The Ironies of Empire

This was not the first time that the United States had dramatically expanded its territories. Neither was this the first time that it had done so by war with another nation (Mexico, 1846-48).  That this expansion required the violent subjugation of nonwhites (in this case Filipinos, but for much of the same century, Native Americans) was hardly new, either.  

Nevertheless, ironies of empire abounded for this self-styled democratic republic.   Many of these ironies were scathingly noted by American anti-imperialist Mark Twain in his writings.  Critics pointed out the irony of fighting to free Cubans from Spanish colonial rule then fighting the Filipino War (1900-1902) to retain colonial dominion over a captive people.  Perhaps the greatest irony of all lay in the disappointment to the business community when China proved not to be a market for American goods.   Despite America's struggle to maintain access to China (see the textbook's assessment of the "Open Door" policy), China did not turn out to be America's economic salvation.

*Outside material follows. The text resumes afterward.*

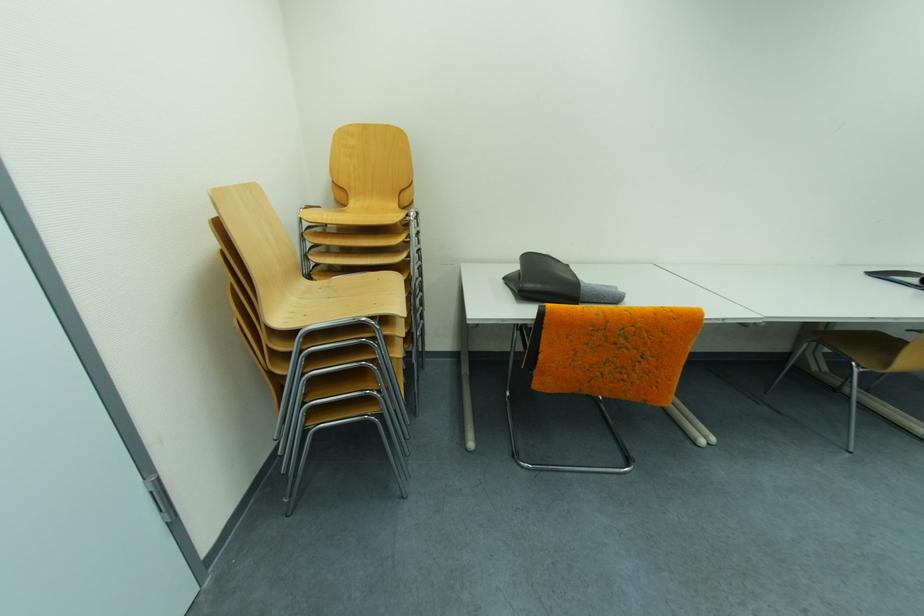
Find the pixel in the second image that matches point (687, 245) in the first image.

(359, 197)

In fact, many Chinese deeply resented the liberties taken with their sovereignty, a resentment that erupted in the so-called Boxer Rebellion.  Finally, in "the Insular Cases" the Supreme Court ruled, ironically, that the Bill of Rights did not follow the flag and thus did not apply to the newly-held colonial peoples of the Caribbean and the Pacific.  

The war and annexations were not the cause of America’s arrival as a world power; for better and worse, they were merely the announcements.